What to work on:
Write out every record below exactly, leaving the pictures out.

The records:
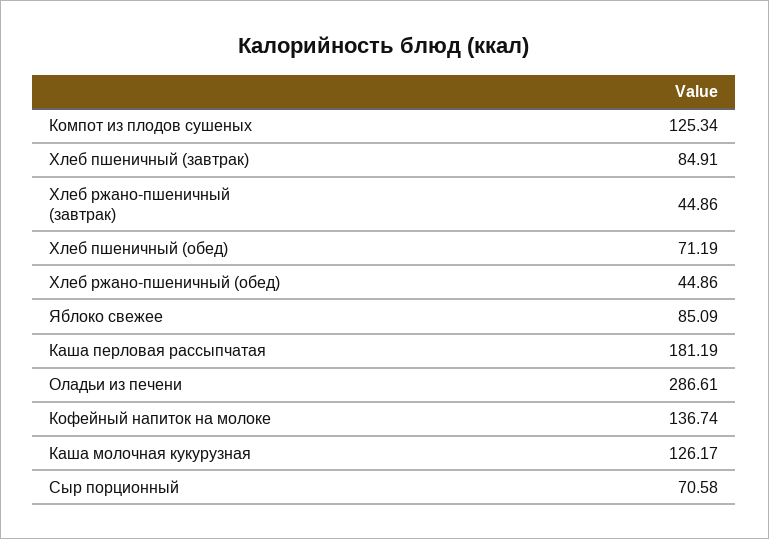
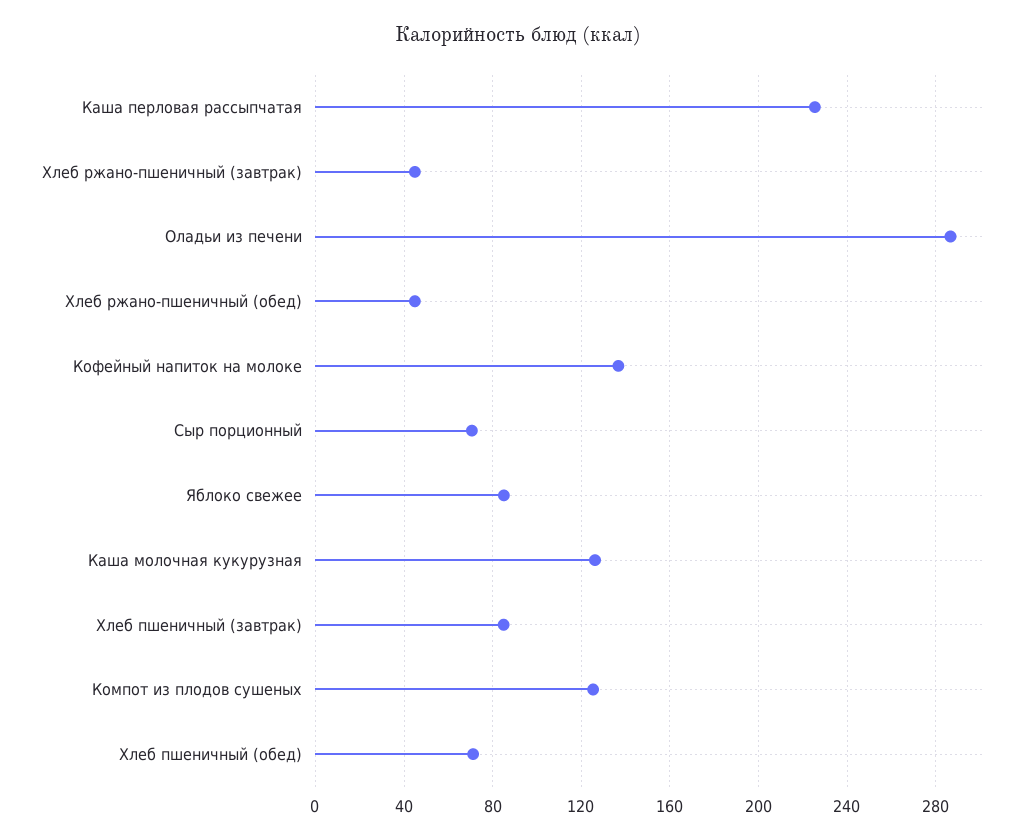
  {
    "Компот из плодов сушеных": 125.34,
    "Хлеб пшеничный (завтрак)": 84.91,
    "Хлеб ржано-пшеничный (завтрак)": 44.86,
    "Хлеб пшеничный (обед)": 71.19,
    "Хлеб ржано-пшеничный (обед)": 44.86,
    "Яблоко свежее": 85.09,
-   "Каша перловая рассыпчатая": 181.19,
+   "Каша перловая рассыпчатая": 225,
    "Оладьи из печени": 286.61,
    "Кофейный напиток на молоке": 136.74,
    "Каша молочная кукурузная": 126.17,
    "Сыр порционный": 70.58
  }

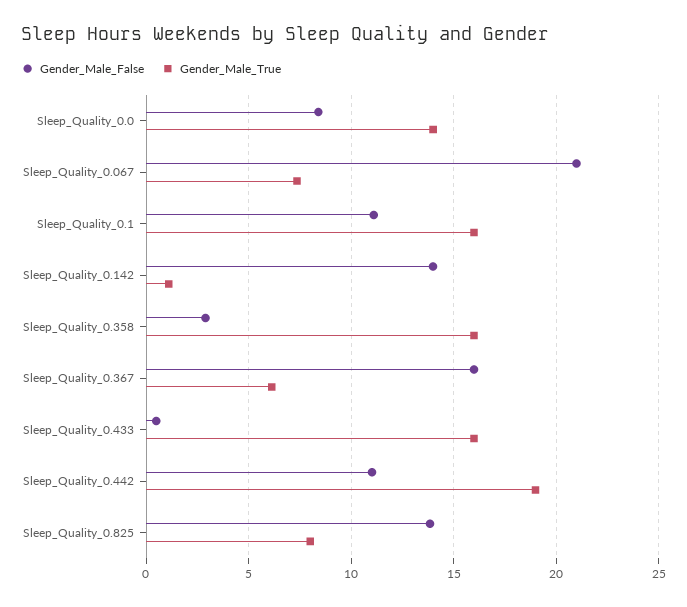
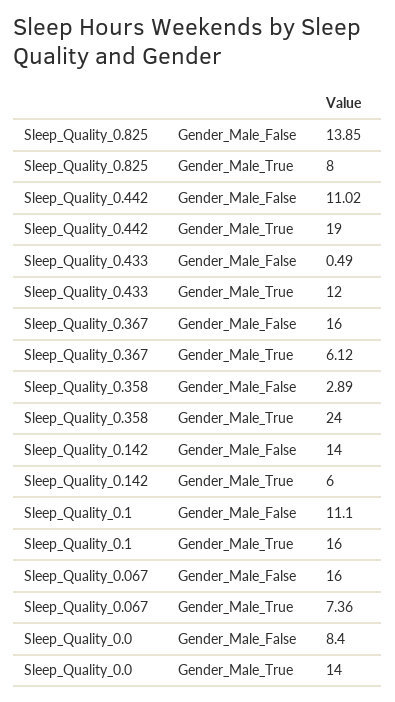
  {
    "Gender_Male_False": {
      "Sleep_Quality_0.0": 8.4,
-     "Sleep_Quality_0.067": 21,
+     "Sleep_Quality_0.067": 16,
      "Sleep_Quality_0.1": 11.1,
      "Sleep_Quality_0.142": 14,
      "Sleep_Quality_0.358": 2.89,
      "Sleep_Quality_0.367": 16,
      "Sleep_Quality_0.433": 0.49,
      "Sleep_Quality_0.442": 11.02,
      "Sleep_Quality_0.825": 13.85
    },
    "Gender_Male_True": {
      "Sleep_Quality_0.0": 14,
      "Sleep_Quality_0.067": 7.36,
      "Sleep_Quality_0.1": 16,
-     "Sleep_Quality_0.142": 1,
+     "Sleep_Quality_0.142": 6,
-     "Sleep_Quality_0.358": 16,
+     "Sleep_Quality_0.358": 24,
      "Sleep_Quality_0.367": 6.12,
-     "Sleep_Quality_0.433": 16,
+     "Sleep_Quality_0.433": 12,
      "Sleep_Quality_0.442": 19,
      "Sleep_Quality_0.825": 8
    }
  }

Output of the exercise:
  {
    "Компот из плодов сушеных": 125.34,
    "Хлеб пшеничный (завтрак)": 84.91,
    "Хлеб ржано-пшеничный (завтрак)": 44.86,
    "Хлеб пшеничный (обед)": 71.19,
    "Хлеб ржано-пшеничный (обед)": 44.86,
    "Яблоко свежее": 85.09,
-   "Каша перловая рассыпчатая": 181.19,
+   "Каша перловая рассыпчатая": 225,
    "Оладьи из печени": 286.61,
    "Кофейный напиток на молоке": 136.74,
    "Каша молочная кукурузная": 126.17,
    "Сыр порционный": 70.58
  }

  {
    "Gender_Male_False": {
      "Sleep_Quality_0.0": 8.4,
-     "Sleep_Quality_0.067": 21,
+     "Sleep_Quality_0.067": 16,
      "Sleep_Quality_0.1": 11.1,
      "Sleep_Quality_0.142": 14,
      "Sleep_Quality_0.358": 2.89,
      "Sleep_Quality_0.367": 16,
      "Sleep_Quality_0.433": 0.49,
      "Sleep_Quality_0.442": 11.02,
      "Sleep_Quality_0.825": 13.85
    },
    "Gender_Male_True": {
      "Sleep_Quality_0.0": 14,
      "Sleep_Quality_0.067": 7.36,
      "Sleep_Quality_0.1": 16,
-     "Sleep_Quality_0.142": 1,
+     "Sleep_Quality_0.142": 6,
-     "Sleep_Quality_0.358": 16,
+     "Sleep_Quality_0.358": 24,
      "Sleep_Quality_0.367": 6.12,
-     "Sleep_Quality_0.433": 16,
+     "Sleep_Quality_0.433": 12,
      "Sleep_Quality_0.442": 19,
      "Sleep_Quality_0.825": 8
    }
  }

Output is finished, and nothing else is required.